D. Decline to deal with these vendors in the future.
Answer
A. Assess the impact of patches prior to installation.
Explanation
The effect of installing the patch should be immediately evaluated and installation should occur based on the results of the evaluation. To install the patch without knowing what it might affect could easily cause problems. New software versions withal fixes included are not always available and a full installation could be time consuming. Declining to deal with vendors does not take care of the flaw.
CISA Question 408
Question
In a small organization, an employee performs computer operations and, when the situation demands, program modifications. Which of the following should the IS auditor recommend?
A. Automated logging of changes to development libraries
B. Additional staff to provide separation of duties
C. Procedures that verify that only approved program changes are implemented
D. Access controls to prevent the operator from making program modifications
Answer
C. Procedures that verify that only approved program changes are implemented
Explanation
While it would be preferred that strict separation of duties be adhered to and that additional staff is recruited as suggested in choice B, this practice is not always possible in small organizations.
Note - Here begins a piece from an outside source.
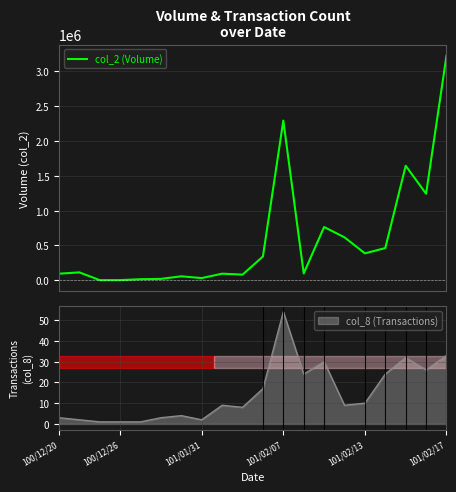

What is the approximate value at 6?

57580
An IS auditor must look at recommended alternative processes. Of the choices, C is the only practical one that has an impact. An IS auditor should recommend processes that detect changes to production source and object code, such as code comparisons, so the changes can be reviewed on a regular basis by a third party. This would be a compensating control process.
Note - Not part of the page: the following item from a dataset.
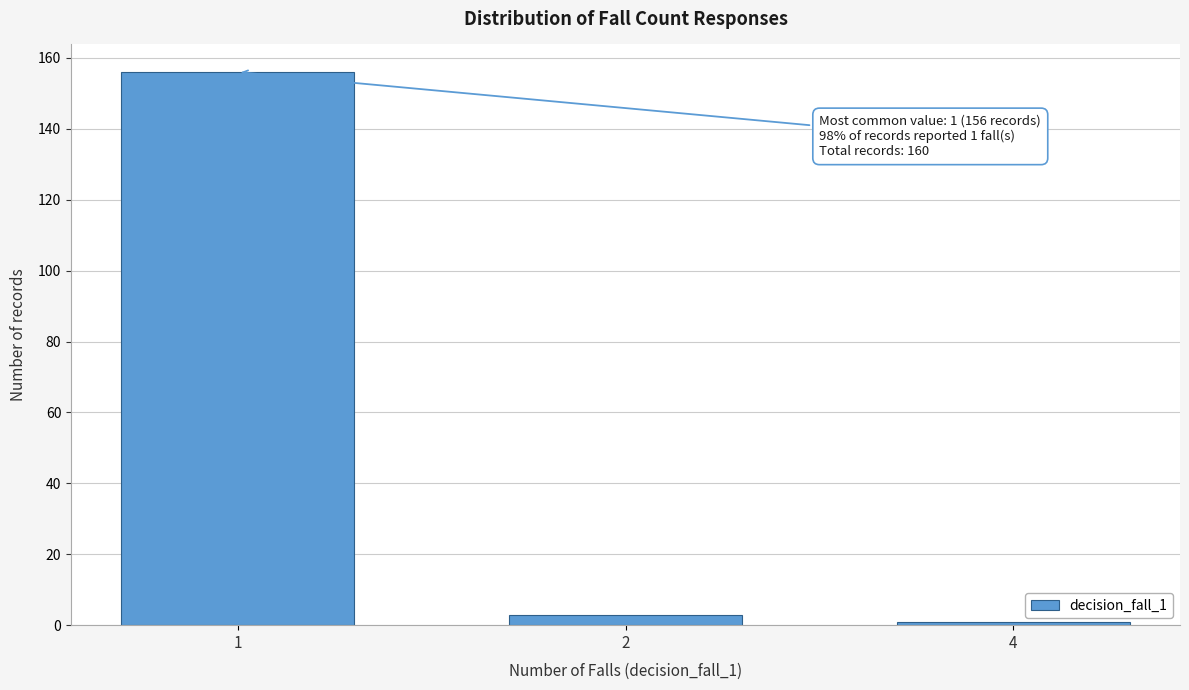

Reading left to right, extract all data points from this chart.

156	3	1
Choice A, involving logging of changes to development libraries, would not detect changes to production libraries. Choice D is in effect requiring a third party to do the changes, which may not be practical in a small organization.
CISA Question 409
Question
While reviewing the IT infrastructure, an IS auditor notices that storage resources are continuously being added. The IS auditor should:
A. recommend the use of disk mirroring.
B. review the adequacy of offsite storage.
C. review the capacity management process.
D. recommend the use of a compression algorithm
Answer
C. review the capacity management process.
Explanation
Capacity management is the planning and monitoring of computer resources to ensure that available IT resources are used efficiently and effectively. Business criticality must be considered before recommending a disk mirroring solution and offsite storage is unrelated to the problem.
Though data compression may save disk space, it could affect system performance
CISA Question 410
Question
A review of wide area network (WAN) usage discovers that traffic on one communication line between sites, synchronously linking the master and standby database, peaks at 96 percent of the line capacity. An IS auditor should conclude that:
A. analysis is required to determine if a pattern emerges that results in a service loss for a short period of time.
B. WAN capacity is adequate for the maximum traffic demands since saturation has not been reached.
C. the line should immediately be replaced by one with a larger capacity to provide approximately 85 percent saturation.
D. users should be instructed to reduce their traffic demands or distribute them across all service hours to flatten bandwidth consumption.
Answer
A. analysis is required to determine if a pattern emerges that results in a service loss for a short period of time.
Explanation
The peak at 96 percent could be the result of a one-off incident, e.g., a user downloading a large amount of data; therefore, analysis to establish whether this is a regular pattern and what causes this behavior should be carried out before expenditure on a larger line capacity is recommended. Since the link provides for a standby database, a short loss of this service should be acceptable. If the peak is established to be a regular occurrence without any other opportunities for mitigation (usage of bandwidth reservation protocol, or other types of prioritizing network traffic), the line should be replaced as there is the risk of loss of service as the traffic approaches 100 percent. If, however, the peak is a one-off or can be put in other time frames, then user education may be an option.